Au-delà de ses lignes de force comiques, quelles thématiques souhaitez-vous faire émerger de L' Avare ?
Je m'intéresse particulièrement à la relation Harpagon-Cléante, c'est-à-dire à la relation père-fils. Pour jouer Cléante, j'ai choisi Marc Citti. Ce personnage ne sera donc pas un jeune premier, mais un homme de 42 ans. Ce parti pris rend encore plus dramatique la relation Harpagon-Cléante, ainsi que le climat d'étouffement que ce père - interprété par Jean-Pol Dubois - ne cesse de faire peser sur son fils. Tout cela peut d'ailleurs renvoyer au regard que l'on porte, aujourd'hui, sur la génération de 1968 et son attitude vis-à-vis de la génération qui a suivi. J'ai entendu dire que cette génération avait, non seulement, tué ses pères, mais également ses fils. Cette réflexion dépasse, bien sûr, toute génération particulière. Elle peut s'appliquer à d'autres sociétés et à d'autres époques.

Quelles sont, pour vous, les fulgurances qui caractérisent cette œuvre de Molière ?

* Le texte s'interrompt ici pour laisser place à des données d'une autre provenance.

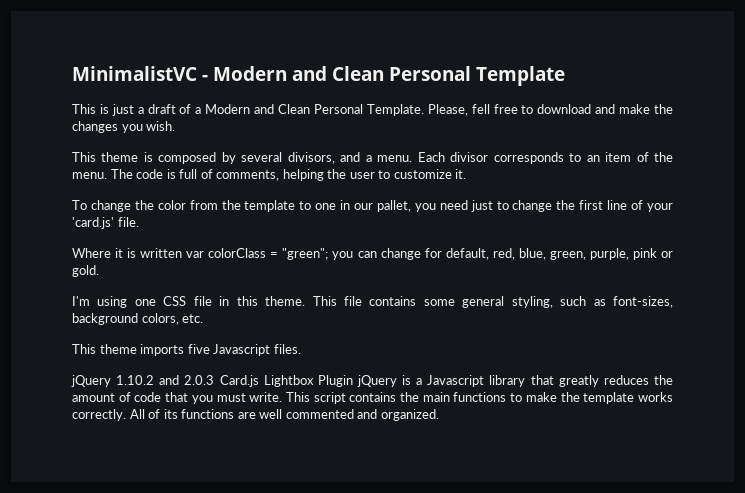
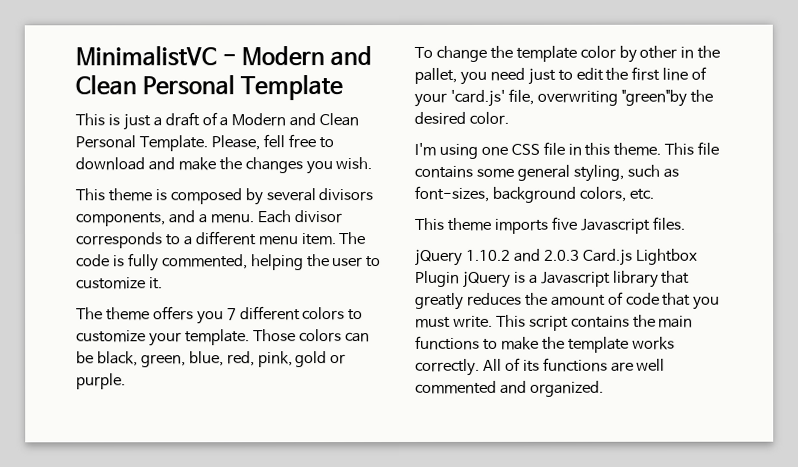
[287,152,335,164] divisors, -> [318,188,374,202] [75,212,165,227] divisors components,
[586,152,674,162] [72,169,280,181] an item of the menu. The code is full of comments, -> [183,231,367,246] [76,253,248,272] a different menu item. The code is fully commented,
[72,200,374,212] To change the color from the template to one in our -> [76,306,364,325] [76,329,370,347] [76,351,347,368] [76,373,126,390] [414,45,721,63] The theme offers you 7 different colors to customize your template. Those colors can be black, green, blue, red, pink, gold or purple. // To change the template color by other in the
[512,200,553,212] change -> [575,67,604,81] edit
[117,217,139,227] [72,248,673,260] [72,265,99,277] file. // Where it is written var colorClass = "green"; you can change for default, red, blue, green, purple, pink or gold. -> [507,88,713,107] [414,111,509,125] file, overwriting "green"by the desired color.

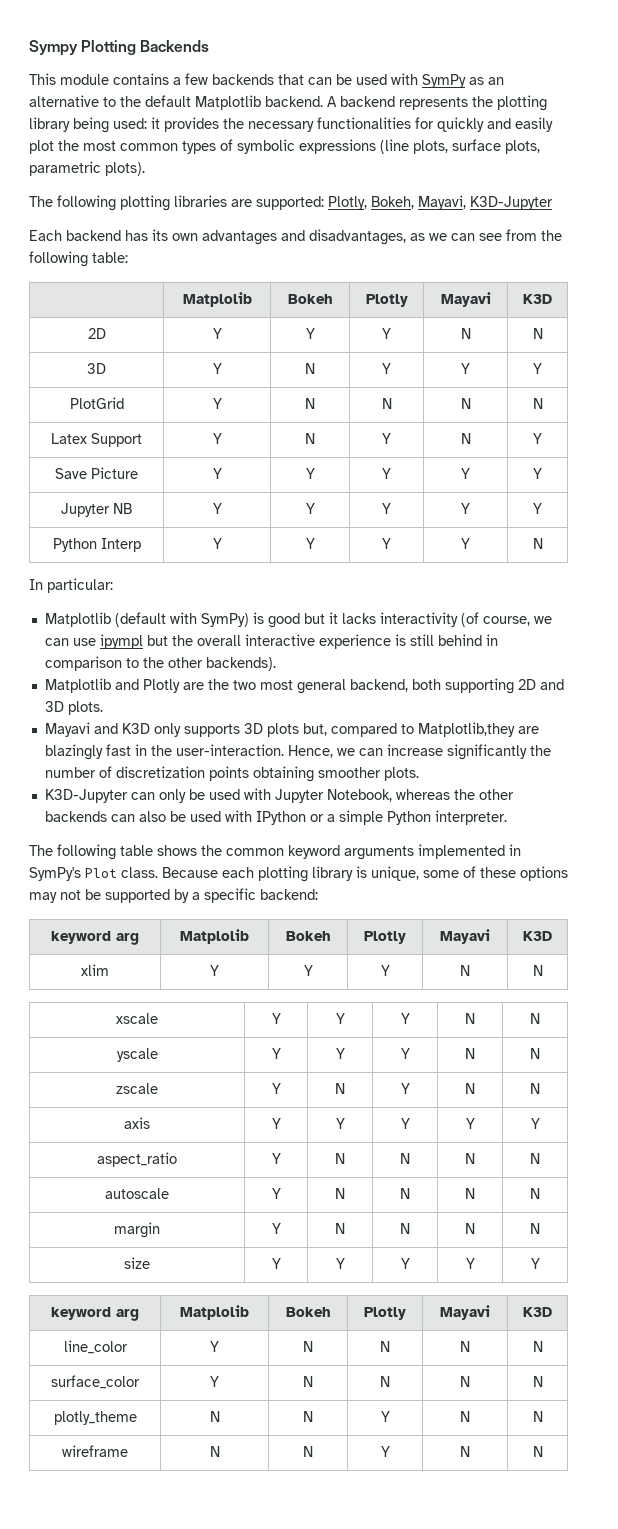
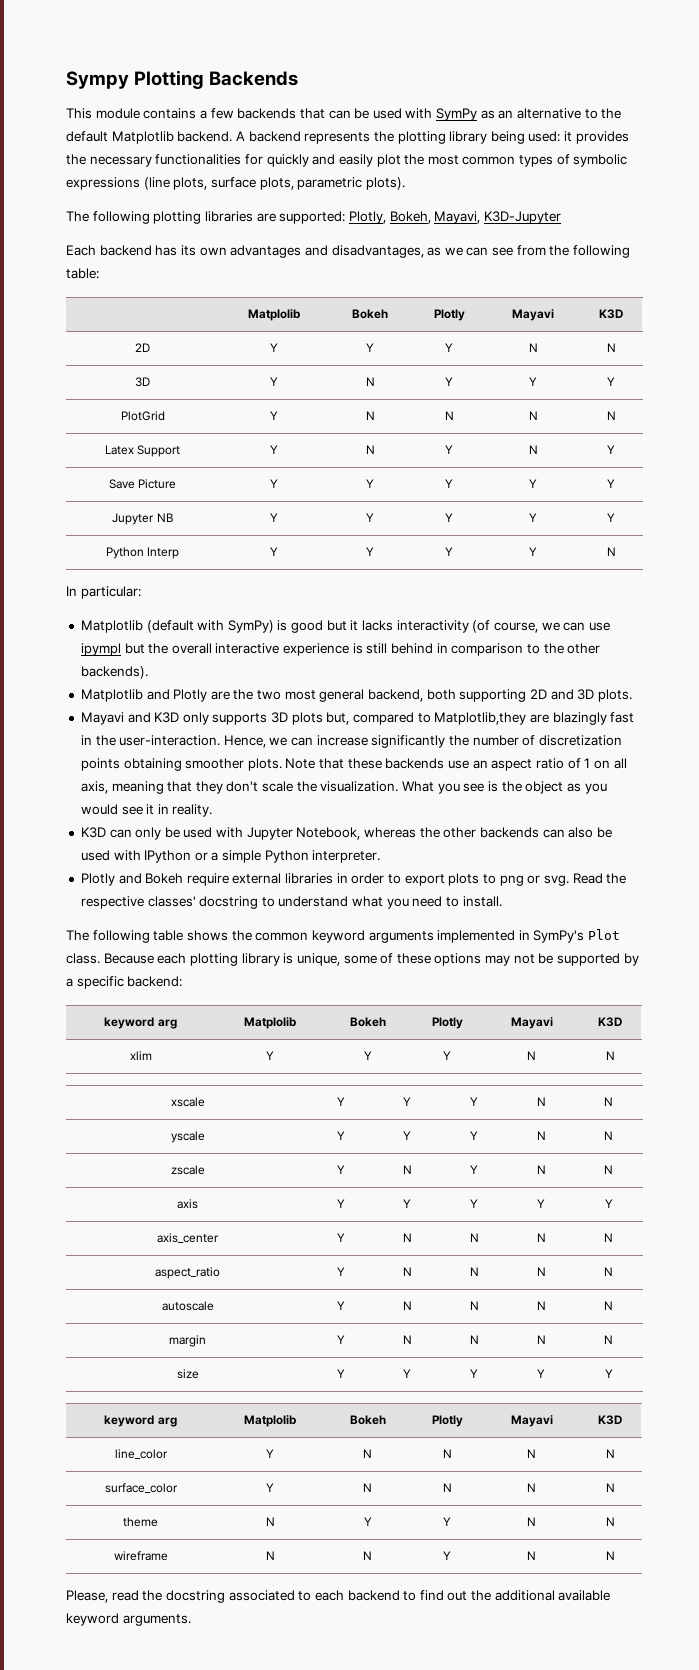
[44,789,128,803] // K3D-Jupyter -> [285,758,627,771] [80,781,607,794] [80,804,213,817] [80,827,106,838] Note that these backends use an aspect ratio of 1 on all axis, meaning that they don't scale the visualization. What you see is the object as you would see it in reality. // K3D
(507, 817) none -> [80,873,627,886] [80,896,502,909] // Plotly and Bokeh require external libraries in order to export plots to png or svg. Read the respective classes' docstring to understand what you need to install.
(540, 1123) none -> [157,1233,219,1243] [337,1233,345,1242] [402,1233,412,1242] [469,1233,479,1242] [536,1233,546,1242] [604,1233,613,1242] // axis_center | Y | N | N | N | N
[53,1411,137,1425] [209,1411,220,1422] [303,1411,313,1422] plotly_theme | N | N -> [123,1517,158,1527] [265,1517,275,1526] [363,1517,372,1526] theme | N | Y
(543, 1451) none -> [66,1590,611,1603] [66,1613,191,1626] // Please, read the docstring associated to each backend to find out the additional available keyword arguments.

L'Avare est une pièce construite à partir de "genres" très différents : on passe de la bastonnade à des scènes où les protagonistes ne sont plus des "caractères", mais des personnages à part entière. Ainsi, le rôle d'Harpagon est-il très mouvant. Dans certaines scènes, il est une figure de commedia dell'arte, dans d'autres, il se révèle d'une modernité et d'une complexité remarquables. Nous avons choisi de présenter la pièce comme elle a été écrite : en passant de façon très tranchée d'un registre à un autre.